Let's share 5 effective thin back exercises with you to help you slim down your back.
Action 1
1. Hold hands behind your back and try to straighten your arms while trying to lift them up to the limit.
2. This will be done for 50 times. At this time, the upper part of the scapula will feel squeezed. It will also help to exercise the chest muscles.
Action 2
1. Take a seat, straighten your back and take a deep breath.

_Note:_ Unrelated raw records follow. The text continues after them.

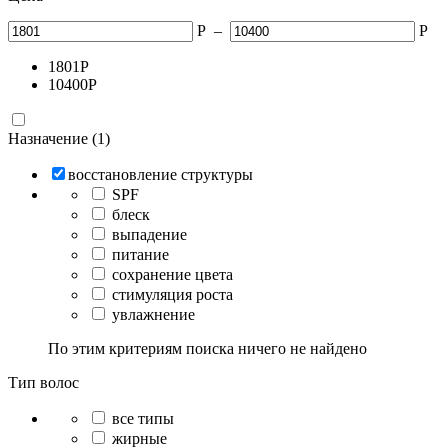
Р
–
Р
1801
Р
10400
Р
Назначение (1)
восстановление структуры
SPF
блеск
выпадение
питание
сохранение цвета
стимуляция роста
увлажнение
По этим критериям поиска ничего не найдено
Тип волос
все типы
жирные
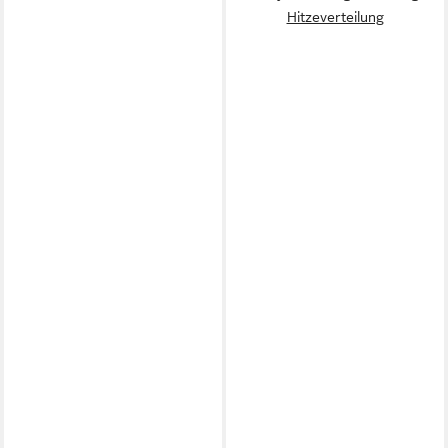
Hitzeverteilung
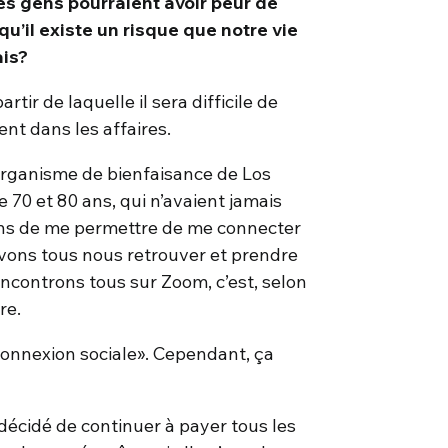
es gens pourraient avoir peur de
 qu’il existe un risque que notre vie
ais?
tir de laquelle il sera difficile de
ent dans les affaires.
 organisme de bienfaisance de Los
70 et 80 ans, qui n’avaient jamais
 ans de me permettre de me connecter
devons tous nous retrouver et prendre
ncontrons tous sur Zoom, c’est, selon
re.
nnexion sociale». Cependant, ça
 décidé de continuer à payer tous les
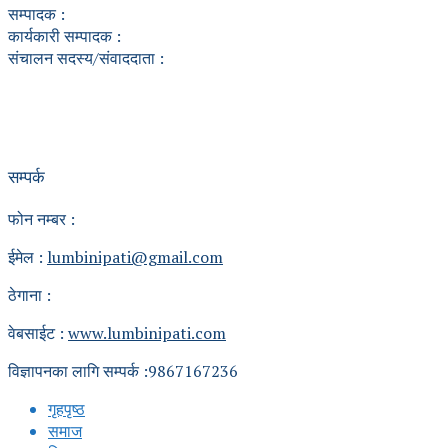
सम्पादक :
कार्यकारी सम्पादक :
संचालन सदस्य/संवाददाता :
सम्पर्क
फोन नम्बर :
ईमेल :
lumbinipati@gmail.com
ठेगाना :
वेबसाईट :
www.lumbinipati.com
विज्ञापनका लागि सम्पर्क :9867167236
गृहपृष्ठ
समाज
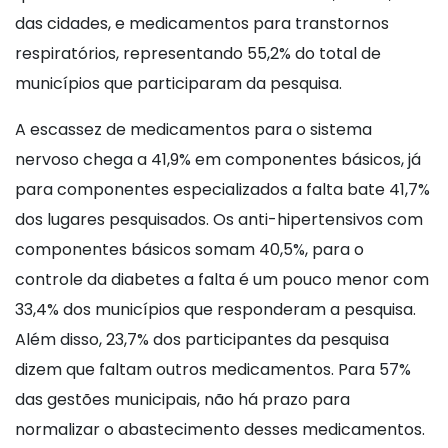
das cidades, e medicamentos para transtornos
respiratórios, representando 55,2% do total de
municípios que participaram da pesquisa.
A escassez de medicamentos para o sistema
nervoso chega a 41,9% em componentes básicos, já
para componentes especializados a falta bate 41,7%
dos lugares pesquisados. Os anti-hipertensivos com
componentes básicos somam 40,5%, para o
controle da diabetes a falta é um pouco menor com
33,4% dos municípios que responderam a pesquisa.
Além disso, 23,7% dos participantes da pesquisa
dizem que faltam outros medicamentos. Para 57%
das gestões municipais, não há prazo para
normalizar o abastecimento desses medicamentos.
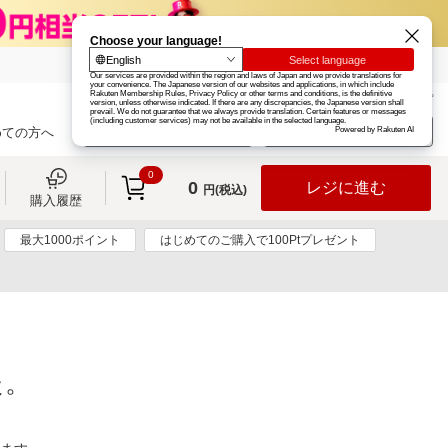
楽天グループ
カード
楽天市場
お知らせ
ヘルプ
楽天会員登録
ログイン
めての方へ
0
0
レジに進む
円(税込)
購入履歴
最大1000ポイント
はじめてのご購入で100Ptプレゼント
た。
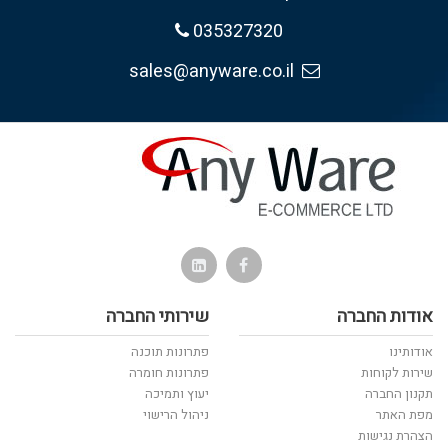
035327320
sales@anyware.co.il
אודות החברה
שירותי החברה
אודותינו
פתרונות תוכנה
שירות לקוחות
פתרונות חומרה
תקנון החברה
יעוץ ותמיכה
מפת האתר
ניהול הרישוי
הצהרת נגישות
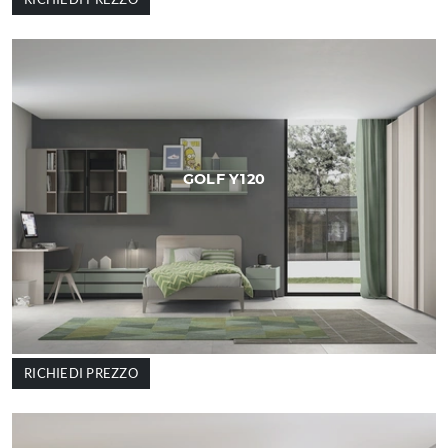
GOLF Y120
RICHIEDI PREZZO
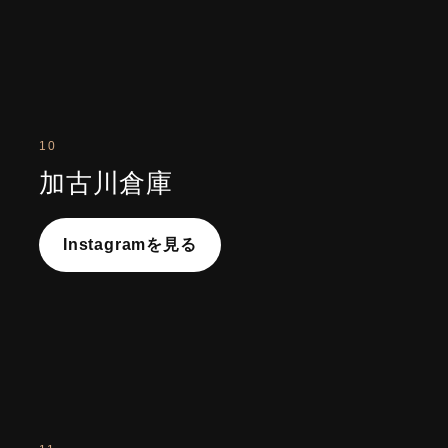
10
加古川倉庫
Instagramを見る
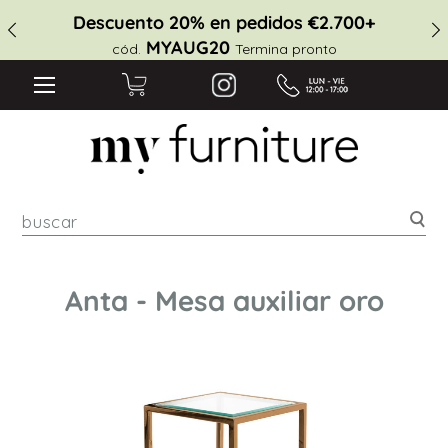
Descuento 20% en pedidos €2.700+
MYAUG20
cód.
Termina pronto
Bus
Anta - Mesa auxiliar oro
Saltar
al
final
de
la
galería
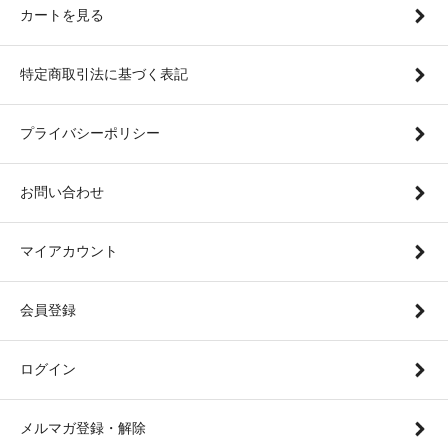
カートを見る
特定商取引法に基づく表記
プライバシーポリシー
お問い合わせ
マイアカウント
会員登録
ログイン
メルマガ登録・解除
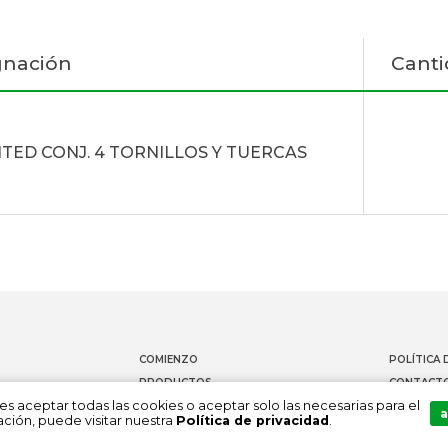
gnación
Canti
TED CONJ. 4 TORNILLOS Y TUERCAS
COMIENZO
POLÍTICA 
PRODUCTOS
CONTACT
es aceptar todas las cookies o aceptar solo las necesarias para el
DOCUMENTACIÓN
CANAL DE
a
ción, puede visitar nuestra
Política de privacidad
.
SOBRE NOSOTROS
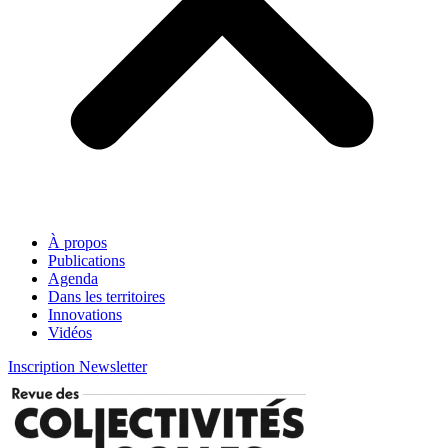
À propos
Publications
Agenda
Dans les territoires
Innovations
Vidéos
Inscription Newsletter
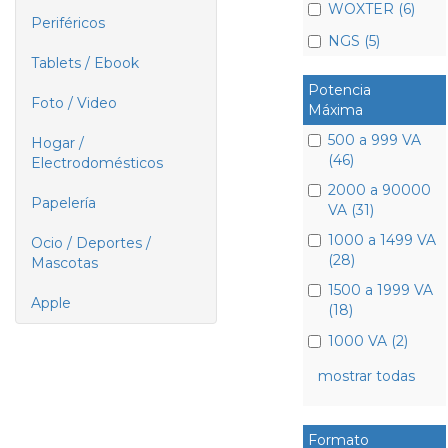
WOXTER (6)
Periféricos
NGS (5)
Tablets / Ebook
Potencia
Foto / Video
Máxima
500 a 999 VA
Hogar /
(46)
Electrodomésticos
2000 a 90000
Papelería
VA (31)
1000 a 1499 VA
Ocio / Deportes /
(28)
Mascotas
1500 a 1999 VA
Apple
(18)
1000 VA (2)
mostrar todas
Formato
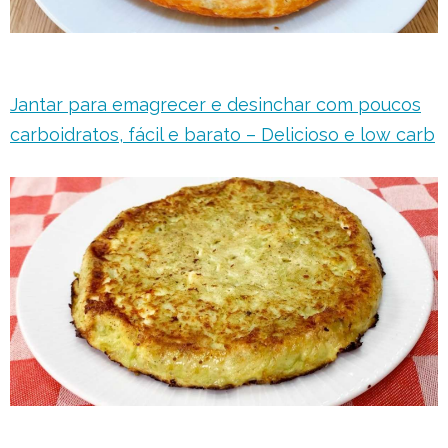
Jantar para emagrecer e desinchar com poucos
carboidratos, fácil e barato – Delicioso e low carb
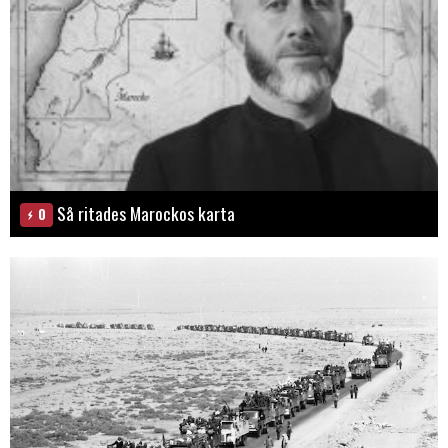
Så ritades Marockos karta
0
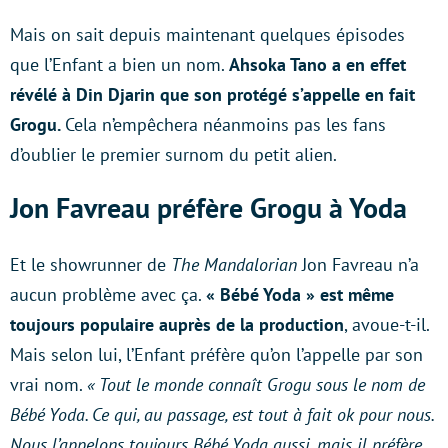
Mais on sait depuis maintenant quelques épisodes
que l’Enfant a bien un nom.
Ahsoka Tano a en effet
révélé à Din Djarin que son protégé s’appelle en fait
Grogu.
Cela n’empêchera néanmoins pas les fans
d’oublier le premier surnom du petit alien.
Jon Favreau préfère Grogu à Yoda
Et le showrunner de
The Mandalorian
Jon Favreau n’a
aucun problème avec ça.
« Bébé Yoda » est même
toujours populaire auprès de la production
, avoue-t-il.
Mais selon lui, l’Enfant préfère qu’on l’appelle par son
vrai nom.
« Tout le monde connaît Grogu sous le nom de
Bébé Yoda. Ce qui, au passage, est tout à fait ok pour nous.
Nous l’appelons toujours Bébé Yoda aussi, mais il préfère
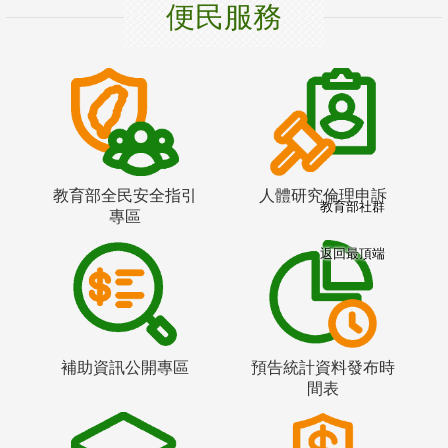
便民服務
教育部全民安全指引
人體研究倫理申訴
教育部社群
專區
返回最頂端
補助資訊公開專區
預告統計資料發布時
間表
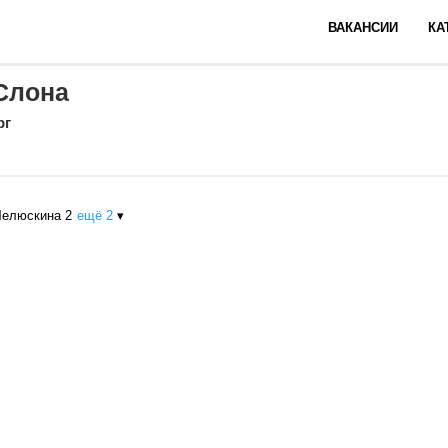
ВАКАНСИИ
КА
Слона
рг
Челюскина 2
ещё 2
▾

2. Knees, feet stabilizing the floor, hands behind the body, support the body center of gravity
3. Inhale, buttocks off the ground, exhale, stay 5 to 10 seconds.
4. Slowly restore, relax and adjust breathing. This group exercises 10 to 20 times.
Action three
1. Face a fixed object with a certain height, such as a table, a cabinet, a bed frame, etc.
2. Feet with both shoulders open, with the upper body bent forward, hands grasp the object, raised his head high, collapsed, and forced downward pressure. 3. Under pressure, pause for two seconds, and then up again. Repeat 10 groups or more.
Action four
1. Prone on the floor, legs straight, face down, hands crossed behind the fingers.
2. Apply force to your waist, lift your hands and feet, head and waist, tighten your hips and thighs.
3. Support the body with the pelvis and abdomen, keep the movement for 10 seconds, then relax and repeat the exercise 10 times.
Action Five
1. Lying on the bed, hands naturally lay on both sides of the thigh, and slowly start to curl up.
2. Put your hands on both sides of your head, palms down, and use your hands to prop up your body to form the shape of the arch bridge.